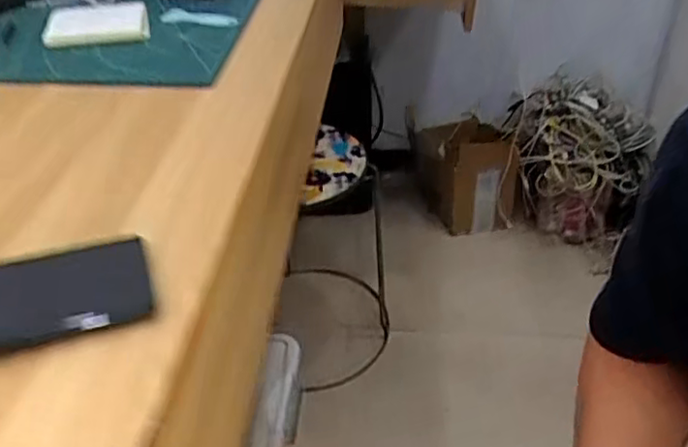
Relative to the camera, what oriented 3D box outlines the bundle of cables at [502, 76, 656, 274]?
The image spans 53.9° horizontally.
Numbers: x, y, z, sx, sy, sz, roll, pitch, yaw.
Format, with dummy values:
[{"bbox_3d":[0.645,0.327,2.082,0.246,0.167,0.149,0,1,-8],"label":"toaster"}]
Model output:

* [Task item] The line containing "Numbers: x, y, z, sx, sy, sz, roll, pitch, yaw." marks the start. Reproduce it and all lines after it through the end of the listing, exactly and alone.

* [Final answer]
Numbers: x, y, z, sx, sy, sz, roll, pitch, yaw.
Format, with dummy values:
[{"bbox_3d":[0.645,0.327,2.082,0.246,0.167,0.149,0,1,-8],"label":"toaster"}]
Model output:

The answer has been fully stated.